◆ ASSIGNMENT ◆
Retype everything in the records from the line containing "### Weekly Meetings" down to the line containing "April 20-22, 2020", both of those lines included, changing nothing.

◆ GIVEN DATA ◆
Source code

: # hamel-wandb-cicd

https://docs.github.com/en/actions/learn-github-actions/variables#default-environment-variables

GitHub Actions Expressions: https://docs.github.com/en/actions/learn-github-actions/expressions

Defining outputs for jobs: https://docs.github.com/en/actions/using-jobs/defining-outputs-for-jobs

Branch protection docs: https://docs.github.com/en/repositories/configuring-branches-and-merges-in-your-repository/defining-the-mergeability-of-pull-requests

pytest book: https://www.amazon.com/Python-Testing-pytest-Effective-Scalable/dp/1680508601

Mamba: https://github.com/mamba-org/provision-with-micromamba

...

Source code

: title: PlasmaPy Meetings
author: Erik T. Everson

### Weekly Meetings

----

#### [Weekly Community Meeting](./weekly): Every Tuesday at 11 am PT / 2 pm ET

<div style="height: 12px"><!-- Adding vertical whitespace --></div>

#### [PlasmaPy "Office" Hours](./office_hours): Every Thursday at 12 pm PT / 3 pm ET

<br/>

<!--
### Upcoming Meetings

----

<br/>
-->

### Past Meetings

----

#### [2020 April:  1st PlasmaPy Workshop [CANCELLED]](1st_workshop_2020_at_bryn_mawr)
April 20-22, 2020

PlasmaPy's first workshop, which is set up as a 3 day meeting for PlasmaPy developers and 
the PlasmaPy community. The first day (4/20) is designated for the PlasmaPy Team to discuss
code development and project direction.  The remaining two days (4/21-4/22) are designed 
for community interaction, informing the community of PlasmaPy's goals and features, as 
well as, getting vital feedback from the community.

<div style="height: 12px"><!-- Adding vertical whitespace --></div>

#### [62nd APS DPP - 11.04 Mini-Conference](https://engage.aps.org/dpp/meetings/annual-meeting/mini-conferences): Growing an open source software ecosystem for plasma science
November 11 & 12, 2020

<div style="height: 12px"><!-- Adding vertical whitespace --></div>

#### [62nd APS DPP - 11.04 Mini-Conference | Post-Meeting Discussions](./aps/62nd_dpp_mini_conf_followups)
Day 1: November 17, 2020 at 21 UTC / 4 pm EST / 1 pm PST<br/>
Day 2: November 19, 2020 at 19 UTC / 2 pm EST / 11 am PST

◆ TASK ANSWER ◆
### Weekly Meetings

----

#### [Weekly Community Meeting](./weekly): Every Tuesday at 11 am PT / 2 pm ET

<div style="height: 12px"><!-- Adding vertical whitespace --></div>

#### [PlasmaPy "Office" Hours](./office_hours): Every Thursday at 12 pm PT / 3 pm ET

<br/>

<!--
### Upcoming Meetings

----

<br/>
-->

### Past Meetings

----

#### [2020 April:  1st PlasmaPy Workshop [CANCELLED]](1st_workshop_2020_at_bryn_mawr)
April 20-22, 2020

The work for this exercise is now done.